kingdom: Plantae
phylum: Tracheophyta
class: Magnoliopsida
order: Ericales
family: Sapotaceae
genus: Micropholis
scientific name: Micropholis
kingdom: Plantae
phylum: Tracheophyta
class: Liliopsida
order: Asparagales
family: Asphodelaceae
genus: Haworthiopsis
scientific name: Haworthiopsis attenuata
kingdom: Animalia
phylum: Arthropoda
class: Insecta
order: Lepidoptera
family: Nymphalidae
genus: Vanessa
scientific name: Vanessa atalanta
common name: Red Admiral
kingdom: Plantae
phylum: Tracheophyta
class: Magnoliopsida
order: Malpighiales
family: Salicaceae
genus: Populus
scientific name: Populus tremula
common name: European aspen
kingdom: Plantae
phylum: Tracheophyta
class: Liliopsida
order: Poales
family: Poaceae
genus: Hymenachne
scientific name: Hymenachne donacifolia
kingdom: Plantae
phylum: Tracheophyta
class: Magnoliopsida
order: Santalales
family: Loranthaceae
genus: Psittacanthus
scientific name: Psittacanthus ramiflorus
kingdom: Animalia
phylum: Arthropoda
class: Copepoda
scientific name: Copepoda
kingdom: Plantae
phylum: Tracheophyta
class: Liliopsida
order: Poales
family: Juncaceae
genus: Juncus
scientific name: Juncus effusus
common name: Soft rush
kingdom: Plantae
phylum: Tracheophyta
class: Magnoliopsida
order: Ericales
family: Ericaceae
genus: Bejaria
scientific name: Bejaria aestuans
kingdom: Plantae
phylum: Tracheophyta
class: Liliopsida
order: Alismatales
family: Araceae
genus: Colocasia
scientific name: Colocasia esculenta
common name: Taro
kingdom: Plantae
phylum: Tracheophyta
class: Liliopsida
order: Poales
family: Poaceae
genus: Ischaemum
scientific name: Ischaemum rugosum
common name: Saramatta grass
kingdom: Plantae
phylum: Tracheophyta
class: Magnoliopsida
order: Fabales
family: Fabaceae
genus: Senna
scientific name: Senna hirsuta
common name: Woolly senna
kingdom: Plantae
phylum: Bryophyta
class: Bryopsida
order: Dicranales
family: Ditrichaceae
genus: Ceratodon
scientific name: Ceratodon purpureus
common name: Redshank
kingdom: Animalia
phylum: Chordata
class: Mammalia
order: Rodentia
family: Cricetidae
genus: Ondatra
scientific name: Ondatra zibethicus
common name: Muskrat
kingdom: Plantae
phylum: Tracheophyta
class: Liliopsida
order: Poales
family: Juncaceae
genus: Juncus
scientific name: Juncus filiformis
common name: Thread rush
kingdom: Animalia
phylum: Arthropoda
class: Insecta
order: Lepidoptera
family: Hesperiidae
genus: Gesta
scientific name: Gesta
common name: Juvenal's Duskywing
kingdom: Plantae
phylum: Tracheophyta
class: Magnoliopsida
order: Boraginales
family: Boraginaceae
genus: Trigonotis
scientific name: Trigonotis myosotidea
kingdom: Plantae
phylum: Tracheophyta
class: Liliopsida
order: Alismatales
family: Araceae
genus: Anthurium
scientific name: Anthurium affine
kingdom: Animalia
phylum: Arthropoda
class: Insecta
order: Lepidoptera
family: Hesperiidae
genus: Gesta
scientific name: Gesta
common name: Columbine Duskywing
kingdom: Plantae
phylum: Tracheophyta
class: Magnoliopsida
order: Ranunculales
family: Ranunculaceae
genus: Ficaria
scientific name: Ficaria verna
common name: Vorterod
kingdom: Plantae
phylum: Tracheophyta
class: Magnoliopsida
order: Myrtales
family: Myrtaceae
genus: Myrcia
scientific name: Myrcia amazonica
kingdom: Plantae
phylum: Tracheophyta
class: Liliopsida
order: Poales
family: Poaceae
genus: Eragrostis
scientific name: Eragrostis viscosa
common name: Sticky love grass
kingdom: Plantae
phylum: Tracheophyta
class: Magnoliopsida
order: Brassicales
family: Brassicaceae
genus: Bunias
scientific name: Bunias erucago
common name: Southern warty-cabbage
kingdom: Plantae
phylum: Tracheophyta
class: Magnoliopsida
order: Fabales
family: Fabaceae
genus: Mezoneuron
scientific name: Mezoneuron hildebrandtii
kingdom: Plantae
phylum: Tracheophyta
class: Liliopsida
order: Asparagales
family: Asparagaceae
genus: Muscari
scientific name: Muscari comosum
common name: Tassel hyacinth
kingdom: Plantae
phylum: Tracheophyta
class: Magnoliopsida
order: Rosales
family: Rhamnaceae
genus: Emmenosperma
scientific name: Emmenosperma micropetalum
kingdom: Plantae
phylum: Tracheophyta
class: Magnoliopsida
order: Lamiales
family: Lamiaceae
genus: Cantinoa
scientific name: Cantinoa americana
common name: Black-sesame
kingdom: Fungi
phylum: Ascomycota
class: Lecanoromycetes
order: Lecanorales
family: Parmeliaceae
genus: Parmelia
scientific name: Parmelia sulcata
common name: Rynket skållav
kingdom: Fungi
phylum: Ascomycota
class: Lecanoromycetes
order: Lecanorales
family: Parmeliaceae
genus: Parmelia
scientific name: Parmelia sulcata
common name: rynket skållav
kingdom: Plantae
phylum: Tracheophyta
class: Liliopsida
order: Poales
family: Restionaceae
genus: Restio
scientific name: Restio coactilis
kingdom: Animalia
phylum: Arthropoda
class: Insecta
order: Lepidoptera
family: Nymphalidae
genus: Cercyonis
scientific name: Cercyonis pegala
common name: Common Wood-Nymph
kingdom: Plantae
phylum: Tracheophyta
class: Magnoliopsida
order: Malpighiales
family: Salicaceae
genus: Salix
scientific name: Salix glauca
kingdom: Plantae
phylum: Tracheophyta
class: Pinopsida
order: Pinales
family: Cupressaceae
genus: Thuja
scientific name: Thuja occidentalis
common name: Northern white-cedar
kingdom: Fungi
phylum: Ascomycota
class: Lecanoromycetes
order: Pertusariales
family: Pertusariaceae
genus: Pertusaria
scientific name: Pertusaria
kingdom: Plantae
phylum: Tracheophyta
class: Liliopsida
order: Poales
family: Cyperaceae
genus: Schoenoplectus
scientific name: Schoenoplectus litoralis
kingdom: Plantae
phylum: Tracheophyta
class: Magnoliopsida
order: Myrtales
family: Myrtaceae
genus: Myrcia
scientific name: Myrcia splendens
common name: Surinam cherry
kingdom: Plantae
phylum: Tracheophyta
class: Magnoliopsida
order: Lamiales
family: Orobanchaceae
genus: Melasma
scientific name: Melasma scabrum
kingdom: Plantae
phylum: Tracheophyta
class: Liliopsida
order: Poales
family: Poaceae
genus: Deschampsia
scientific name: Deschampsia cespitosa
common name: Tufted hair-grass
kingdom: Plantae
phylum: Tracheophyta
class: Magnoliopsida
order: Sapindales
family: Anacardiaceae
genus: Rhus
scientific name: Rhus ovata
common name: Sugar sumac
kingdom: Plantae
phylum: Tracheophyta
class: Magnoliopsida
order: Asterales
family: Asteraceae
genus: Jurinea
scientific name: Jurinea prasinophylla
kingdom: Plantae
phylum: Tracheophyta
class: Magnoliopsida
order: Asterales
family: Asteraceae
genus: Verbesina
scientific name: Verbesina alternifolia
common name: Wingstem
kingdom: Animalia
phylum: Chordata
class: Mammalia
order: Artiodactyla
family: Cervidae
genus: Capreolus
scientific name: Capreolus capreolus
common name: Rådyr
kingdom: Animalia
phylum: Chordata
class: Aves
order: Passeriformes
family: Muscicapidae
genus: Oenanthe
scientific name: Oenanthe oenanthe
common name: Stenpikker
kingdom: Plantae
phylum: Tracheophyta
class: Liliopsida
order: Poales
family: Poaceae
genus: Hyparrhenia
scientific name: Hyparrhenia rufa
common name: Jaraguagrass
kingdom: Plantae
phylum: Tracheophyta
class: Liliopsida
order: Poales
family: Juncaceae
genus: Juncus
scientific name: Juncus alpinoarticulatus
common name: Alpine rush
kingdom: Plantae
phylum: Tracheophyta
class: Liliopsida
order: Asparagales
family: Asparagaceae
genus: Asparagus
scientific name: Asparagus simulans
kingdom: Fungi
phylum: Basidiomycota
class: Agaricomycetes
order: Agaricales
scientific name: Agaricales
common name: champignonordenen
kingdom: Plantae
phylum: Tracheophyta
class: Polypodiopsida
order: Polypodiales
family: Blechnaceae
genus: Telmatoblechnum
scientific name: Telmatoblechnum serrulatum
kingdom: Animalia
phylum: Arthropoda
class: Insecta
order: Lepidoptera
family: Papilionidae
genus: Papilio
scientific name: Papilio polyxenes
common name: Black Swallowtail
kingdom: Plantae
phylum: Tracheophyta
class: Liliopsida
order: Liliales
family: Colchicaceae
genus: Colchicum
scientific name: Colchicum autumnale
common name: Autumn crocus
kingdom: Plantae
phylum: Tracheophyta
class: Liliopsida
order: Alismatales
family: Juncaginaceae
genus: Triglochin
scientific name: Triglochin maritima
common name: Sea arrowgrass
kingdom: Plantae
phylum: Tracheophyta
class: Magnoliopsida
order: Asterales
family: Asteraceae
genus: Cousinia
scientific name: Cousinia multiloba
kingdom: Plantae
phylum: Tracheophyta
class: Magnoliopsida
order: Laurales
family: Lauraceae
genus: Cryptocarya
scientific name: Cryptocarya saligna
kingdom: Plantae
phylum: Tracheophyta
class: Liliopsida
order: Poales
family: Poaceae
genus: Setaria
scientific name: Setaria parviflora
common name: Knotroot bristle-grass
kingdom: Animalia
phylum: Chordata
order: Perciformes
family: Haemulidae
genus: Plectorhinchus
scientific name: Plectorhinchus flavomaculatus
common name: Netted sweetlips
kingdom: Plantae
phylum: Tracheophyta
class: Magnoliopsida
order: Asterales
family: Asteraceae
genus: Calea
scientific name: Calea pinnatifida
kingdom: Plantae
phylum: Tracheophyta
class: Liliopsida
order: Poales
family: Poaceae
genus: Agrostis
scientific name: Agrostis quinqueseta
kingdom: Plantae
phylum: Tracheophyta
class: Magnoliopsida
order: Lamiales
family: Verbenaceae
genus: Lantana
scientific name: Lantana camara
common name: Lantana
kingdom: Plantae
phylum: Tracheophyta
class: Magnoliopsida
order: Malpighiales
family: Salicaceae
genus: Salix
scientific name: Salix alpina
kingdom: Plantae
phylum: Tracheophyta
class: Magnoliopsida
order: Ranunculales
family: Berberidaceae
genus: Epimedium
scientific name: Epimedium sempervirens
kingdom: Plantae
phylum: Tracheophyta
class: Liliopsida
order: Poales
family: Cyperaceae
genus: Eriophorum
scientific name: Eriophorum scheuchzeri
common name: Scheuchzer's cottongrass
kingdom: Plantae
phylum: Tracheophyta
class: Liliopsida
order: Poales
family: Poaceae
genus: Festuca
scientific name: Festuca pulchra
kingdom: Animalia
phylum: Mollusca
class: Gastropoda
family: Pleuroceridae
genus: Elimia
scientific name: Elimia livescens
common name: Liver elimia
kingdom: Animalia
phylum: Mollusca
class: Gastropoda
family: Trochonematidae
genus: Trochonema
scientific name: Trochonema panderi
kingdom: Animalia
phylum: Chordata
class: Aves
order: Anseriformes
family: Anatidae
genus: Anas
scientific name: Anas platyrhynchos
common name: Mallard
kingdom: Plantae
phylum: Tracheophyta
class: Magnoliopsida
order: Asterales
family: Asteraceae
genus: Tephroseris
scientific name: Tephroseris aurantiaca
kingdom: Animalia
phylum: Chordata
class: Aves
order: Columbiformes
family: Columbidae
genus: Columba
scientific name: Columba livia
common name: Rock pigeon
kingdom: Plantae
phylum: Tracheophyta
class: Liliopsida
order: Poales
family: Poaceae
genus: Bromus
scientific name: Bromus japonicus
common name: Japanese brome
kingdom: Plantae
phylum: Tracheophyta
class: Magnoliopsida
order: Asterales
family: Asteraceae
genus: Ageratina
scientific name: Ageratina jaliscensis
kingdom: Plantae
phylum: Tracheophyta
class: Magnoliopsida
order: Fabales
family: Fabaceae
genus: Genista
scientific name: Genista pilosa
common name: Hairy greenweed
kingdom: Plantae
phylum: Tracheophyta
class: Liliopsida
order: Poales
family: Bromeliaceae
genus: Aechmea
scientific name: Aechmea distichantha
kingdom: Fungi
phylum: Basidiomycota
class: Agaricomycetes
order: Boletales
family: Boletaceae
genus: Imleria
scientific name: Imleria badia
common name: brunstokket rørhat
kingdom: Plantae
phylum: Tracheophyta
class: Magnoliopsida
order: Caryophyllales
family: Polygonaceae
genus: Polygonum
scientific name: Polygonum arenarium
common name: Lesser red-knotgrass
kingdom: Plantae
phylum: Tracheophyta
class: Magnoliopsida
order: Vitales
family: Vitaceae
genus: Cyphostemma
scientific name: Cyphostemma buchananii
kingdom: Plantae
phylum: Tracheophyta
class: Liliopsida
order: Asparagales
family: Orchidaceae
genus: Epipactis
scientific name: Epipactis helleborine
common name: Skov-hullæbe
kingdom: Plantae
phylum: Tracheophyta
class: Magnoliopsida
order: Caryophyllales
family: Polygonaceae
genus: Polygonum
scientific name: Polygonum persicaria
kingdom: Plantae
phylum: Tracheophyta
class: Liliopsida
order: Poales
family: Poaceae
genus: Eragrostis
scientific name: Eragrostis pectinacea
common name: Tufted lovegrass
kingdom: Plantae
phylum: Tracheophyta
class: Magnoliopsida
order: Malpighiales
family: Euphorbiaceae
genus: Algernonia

- **Written request**
Copy the stretch of data from the start through the line that contains "common name: Red Admiral", reproducing each line without change.

- **Finished exercise**
kingdom: Plantae
phylum: Tracheophyta
class: Magnoliopsida
order: Ericales
family: Sapotaceae
genus: Micropholis
scientific name: Micropholis
kingdom: Plantae
phylum: Tracheophyta
class: Liliopsida
order: Asparagales
family: Asphodelaceae
genus: Haworthiopsis
scientific name: Haworthiopsis attenuata
kingdom: Animalia
phylum: Arthropoda
class: Insecta
order: Lepidoptera
family: Nymphalidae
genus: Vanessa
scientific name: Vanessa atalanta
common name: Red Admiral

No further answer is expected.